* _Problem_
From the line containing "Specify each AWS" through the last line, print the records exactly and nothing else.

* _Exercise materials_
┄┄┄┄┄┄┄┄┄┄

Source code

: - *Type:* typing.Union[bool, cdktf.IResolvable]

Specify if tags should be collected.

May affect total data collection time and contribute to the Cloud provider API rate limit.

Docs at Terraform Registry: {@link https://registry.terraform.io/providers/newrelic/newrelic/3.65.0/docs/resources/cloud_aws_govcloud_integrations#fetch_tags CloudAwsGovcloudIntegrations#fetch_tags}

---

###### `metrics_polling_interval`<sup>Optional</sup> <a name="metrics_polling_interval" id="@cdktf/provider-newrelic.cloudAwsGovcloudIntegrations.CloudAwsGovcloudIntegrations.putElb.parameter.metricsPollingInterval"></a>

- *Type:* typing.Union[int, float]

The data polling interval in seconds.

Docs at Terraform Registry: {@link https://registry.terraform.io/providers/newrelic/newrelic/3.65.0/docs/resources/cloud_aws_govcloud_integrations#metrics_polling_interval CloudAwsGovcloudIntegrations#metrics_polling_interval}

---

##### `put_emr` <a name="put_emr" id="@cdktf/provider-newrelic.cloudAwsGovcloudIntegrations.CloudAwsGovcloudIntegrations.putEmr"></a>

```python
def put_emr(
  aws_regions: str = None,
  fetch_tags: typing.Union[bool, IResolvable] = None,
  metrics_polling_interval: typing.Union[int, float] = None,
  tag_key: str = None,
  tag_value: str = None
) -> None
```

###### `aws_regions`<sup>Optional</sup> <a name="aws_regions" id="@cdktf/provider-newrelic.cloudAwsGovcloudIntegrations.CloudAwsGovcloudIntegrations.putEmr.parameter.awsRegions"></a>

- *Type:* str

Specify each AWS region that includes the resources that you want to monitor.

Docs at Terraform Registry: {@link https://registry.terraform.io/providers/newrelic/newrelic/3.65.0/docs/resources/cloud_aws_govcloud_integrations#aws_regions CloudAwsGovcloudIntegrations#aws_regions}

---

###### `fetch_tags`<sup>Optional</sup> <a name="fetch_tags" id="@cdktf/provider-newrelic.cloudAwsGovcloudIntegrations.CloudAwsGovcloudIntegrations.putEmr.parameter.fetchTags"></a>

┄┄┄┄┄┄┄┄┄┄

* _Exercise answer_
Specify each AWS region that includes the resources that you want to monitor.

Docs at Terraform Registry: {@link https://registry.terraform.io/providers/newrelic/newrelic/3.65.0/docs/resources/cloud_aws_govcloud_integrations#aws_regions CloudAwsGovcloudIntegrations#aws_regions}

---

###### `fetch_tags`<sup>Optional</sup> <a name="fetch_tags" id="@cdktf/provider-newrelic.cloudAwsGovcloudIntegrations.CloudAwsGovcloudIntegrations.putEmr.parameter.fetchTags"></a>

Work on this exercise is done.